A parte il capitolo delicato della giustizia tributaria, che cosa non va nell’impostazione data da Tremonti al fisco?
C’è ancora una forte concentrazione dell’attenzione sui soggetti già emersi per vedere se chi paga, poniamo, 100, non avrebbe dovuto pagare invece 120, sulla base di deduzioni non spettanti. Nei nostri organi di polizia tributari, prevale una vocazione impiegatizia anziché investigativa. In sostanza, anziché scovare ciò che non è stato dichiarato, l’attitudine è di questionare su quanto è stato dedotto. Ovviamente, serve l’uno e l’altro, ma ci vorrebbe più equilibrio fra l’attività di contestazione del dichiarato e quella di investigazione per l’emersione del nero. Al contrario, non c’è sufficiente attenzione alla parte di reddito che viene sistematicamente occultato. Il problema dell’evasione fiscale di massa lo si risolve facendo dichiarare 70-80 a chi invece ne dichiara 10-15 o invece non dichiara nulla.
Categorie professionali come ristoratori, titolari di bar, tassisti, macellai, parrucchieri, ma anche commercialisti e avvocati, in media, dichiarano importi che mettono a dura prova il senso comune.
L’occultamento puro e semplice del ricavo è maggiore nel piccolo che nel grande, nel settore dei servizi più che nella produzione o commercializzazione dei beni, nelle attività svolte a favore di consumatori finali che in quelle svolte a favore di imprese o pubbliche amministrazioni, nelle attività che non prevedono l’applicazione di ritenute alla fonte che in quelle che la prevedono. Per questo, i liberi professionisti dichiarano redditi medi sensibilmente superiori ad artigiani e commercianti, i commercialisti dichiarano redditi superiori agli avvocati e, tra gli avvocati, quelli che fanno diritto commerciale dichiarano più dei divorzisti o dei penalisti. Sempre in media sia chiaro, poi ognuno fa storia a sé. Quelle sono le determinanti dell’evasione, c’è poco da fare.
E sui grandi gruppi?
I grandi gruppi sono già oggi adeguatamente presidiati, l’amministrazione finanziaria è già attrezzata per combattere l’elusione, che comunque, vorrei sottolineare, è ai livelli fisiologici di altri Paesi. Dove c’è vera patologia, invece, è l’evasione fiscale di massa a livello micro. In Italia la soluzione al problema dell’evasione fiscale si avrà quando si riuscirà ad alzare il reddito medio dichiarato, che è bassissimo.

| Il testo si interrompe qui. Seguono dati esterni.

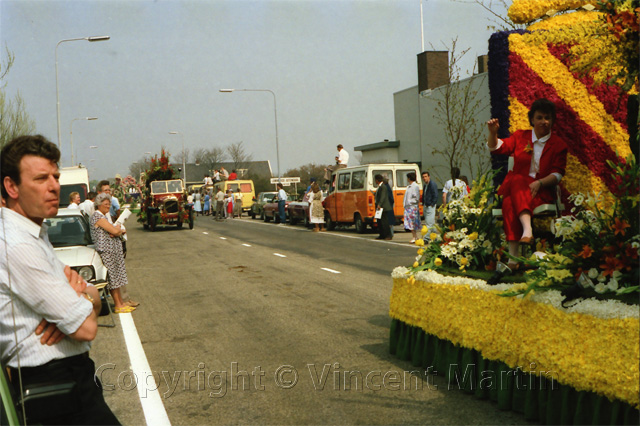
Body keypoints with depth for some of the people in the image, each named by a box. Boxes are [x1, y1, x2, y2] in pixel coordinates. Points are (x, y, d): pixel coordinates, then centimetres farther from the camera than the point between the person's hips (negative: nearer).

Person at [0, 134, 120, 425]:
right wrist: (86, 294, -1)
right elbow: (86, 329, -23)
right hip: (54, 385, -10)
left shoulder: (34, 234, 11)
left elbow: (93, 294, 13)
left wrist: (76, 287, -10)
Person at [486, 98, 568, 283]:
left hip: (542, 190, -2)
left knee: (511, 204, -34)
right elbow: (497, 148, 3)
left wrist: (539, 182, -20)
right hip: (515, 187, 2)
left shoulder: (558, 144, 9)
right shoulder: (520, 136, 16)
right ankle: (527, 229, -55)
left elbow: (558, 173, 0)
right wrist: (493, 133, -19)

Ci tocca aspettare una conversione etica di massa alla legalità?
Lo strumento più idoneo, a patto di non utilizzarlo in modo poliziesco e oppressivo, è il redditometro. Questo governo ha deciso di puntarci con decisione e, a mio avviso, ha fatto bene. Ora però deve stare attento che lo strumento non gli scappi di mano, venendo costruito come una sorta di studio di settore per famiglie che pretende di standardizzare il reddito sulla base di variabili quali l’area territoriale di residenza, la composizione del nucleo familiare e la natura più o meno voluttuaria dei consumi effettuati.
Come deve essere configurato il redditometro, allora?
Deve limitarsi a tradurre in reddito le spese monetarie rilevate e le spese di gestione di beni mobili e immobili di cui il contribuente ha effettiva disponibilità. I coefficienti di moltiplicazione statistica lasciamoli ai Paesi in cui c’è il concetto di economia pianificata ed è lo Stato a decidere quanto ciascuno guadagna. Anche se credo che, per fortuna, di Paesi così non ne esistano più da almeno vent’anni.